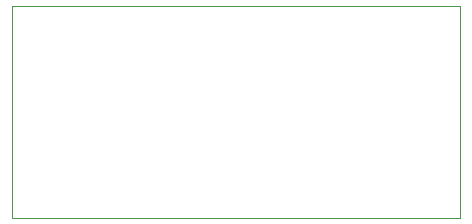
<source format=gbr>
%TF.GenerationSoftware,KiCad,Pcbnew,(5.1.9)-1*%
%TF.CreationDate,2021-01-25T19:02:33+00:00*%
%TF.ProjectId,RC-DC-Motor_Splitter,52432d44-432d-44d6-9f74-6f725f53706c,rev?*%
%TF.SameCoordinates,Original*%
%TF.FileFunction,Profile,NP*%
%FSLAX46Y46*%
G04 Gerber Fmt 4.6, Leading zero omitted, Abs format (unit mm)*
G04 Created by KiCad (PCBNEW (5.1.9)-1) date 2021-01-25 19:02:33*
%MOMM*%
%LPD*%
G01*
G04 APERTURE LIST*
%TA.AperFunction,Profile*%
%ADD10C,0.050000*%
%TD*%
G04 APERTURE END LIST*
D10*
X128830400Y-76581000D02*
X90830400Y-76581000D01*
X128830400Y-94581000D02*
X128830400Y-76581000D01*
X90830400Y-94581000D02*
X128830400Y-94581000D01*
X90830400Y-76581000D02*
X90830400Y-94581000D01*
M02*

</source>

[EXERCISE]:
Transcribe exactly, please, the lines from the one with "X90830400Y-76581000D01*" to the last line of the entries above, ends included.

[ANSWER BOX]:
X90830400Y-76581000D01*
X128830400Y-94581000D02*
X128830400Y-76581000D01*
X90830400Y-94581000D02*
X128830400Y-94581000D01*
X90830400Y-76581000D02*
X90830400Y-94581000D01*
M02*

</source>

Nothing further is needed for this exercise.